The goal of this project was to study the unified abstractions and management of software security at data-center scale. We prototyped and evaluated S2OS, a security OS for managing software-defined infrastructure. S2OS contributes techniques for virtualizing hardware and software, including components that predate S2OS, such as trusted execution environment (TEE) hardware. This project demonstrates the potential for leveraging global information, such as using machine learning on network data to identify and defend against malware. This project has also contributed additional system management and security data, tools, and techniques.
Intellectual Merit: One set of contributions from this project are in the area of techniques to virtualize, or abstract and integrate, hardware and software that is not designed for software-defined security management. Examples include vSGX, a virtualized environment for running code designed for Intel's SGX on AMD's SEV both are trusted execution environments with different requirements and restrictions, facilitating more flexible code deployments.
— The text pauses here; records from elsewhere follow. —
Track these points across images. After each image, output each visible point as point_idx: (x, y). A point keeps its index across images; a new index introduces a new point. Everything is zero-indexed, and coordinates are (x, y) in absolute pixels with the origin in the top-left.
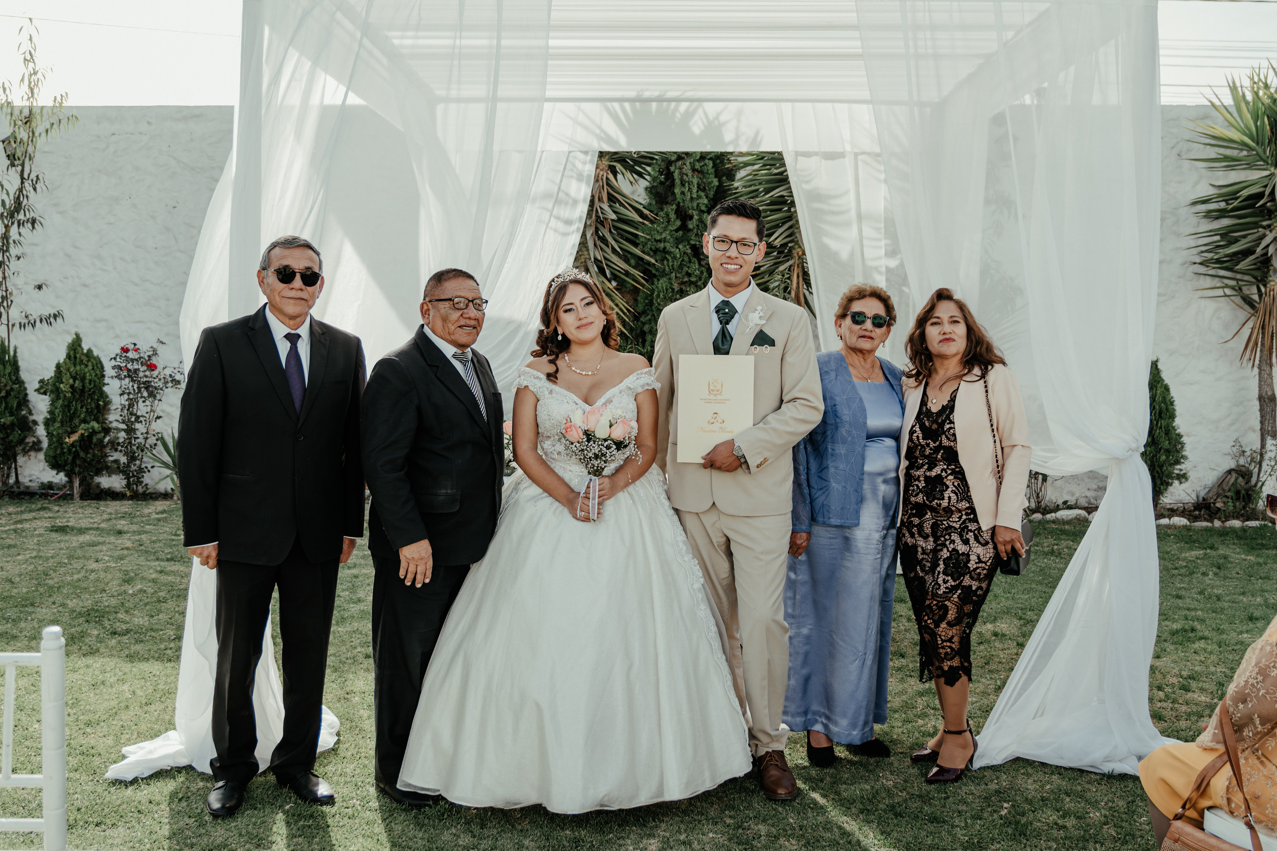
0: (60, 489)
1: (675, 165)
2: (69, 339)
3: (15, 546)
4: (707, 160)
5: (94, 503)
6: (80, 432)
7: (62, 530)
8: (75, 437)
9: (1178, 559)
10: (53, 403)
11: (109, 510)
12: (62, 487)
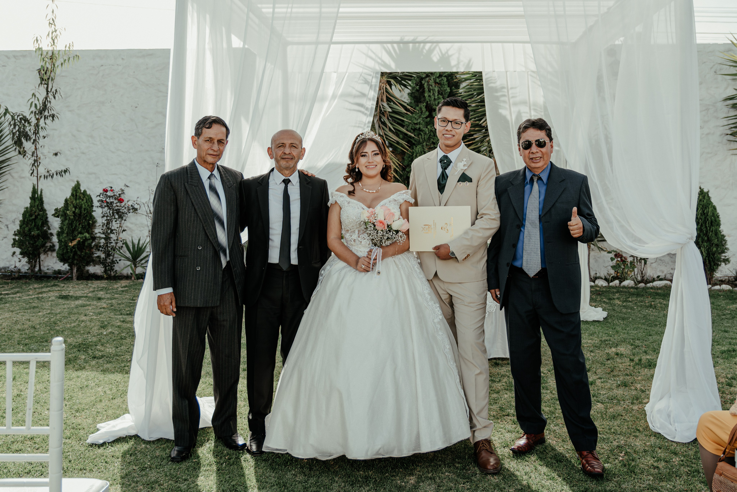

Similarly, the project has contributed techniques for refactoring code to deploy in a TEE, and has demonstrated that, unlike CPU hardware, the most efficient layer for virtualizing accelerators, such as GPUs, is at the software API level.
A second set of contributions from the project come from studying how to program management software across these hardware and software resources in a data center. For instance, the Toccoa sub-project supports programmable network packet analysis at the rate of tens of millions of packets per second, while also scaling out to more nodes linearly. Similarly, the SysFlow sub-project is a programming framework for modeling and controlling software activities across the entire infrastructure, providing a data-center-scale data plane and control plane separation.
Finally, S2OS contributes novel security defense and mitigation techniques that are only possible with data collected, analyzed, and applied at scale. For instance, the IMap sub-project shows how to implement network-level defenses that leverage data collected at scale, yet are deployed in individual switches. The xNIDS sub-project further applies machine learning to characterize network traffic, troubleshoot issues, and automatically generate defenses. Similarly, our study of ransomware defense shows that network-level monitoring for a command-and-control channel can be more effective than tracking file access behavior on a single system. Other examples of novel security management applications enabled by S2OS include 1) risk-aware micro-segmentation for micro-services, which confines file accesses within a container's scope and isolates potentially compromised containers from one another; 2) Fine-grained and Context-aware Access Control (FCAC) in Web Applications, which offers context-aware, fine-grained access control within web servers, and 3) Virtual Patching, a security policy enforcement layer that prevents the exploitation of a known vulnerability in a timely manner, even if a patch is not yet available.
Broader Impacts: Data-center scale computing is rapidly becoming the norm for modern computing, yet security and administrative tools are struggling to scale up from a single machine to a rack or data-center. The S2OS project shows how to leverage and extend software-defined infrastructure to build security management solutions at scale. The project has supported the training and research of seventeen students. Key software components of S2OS have been released as open source.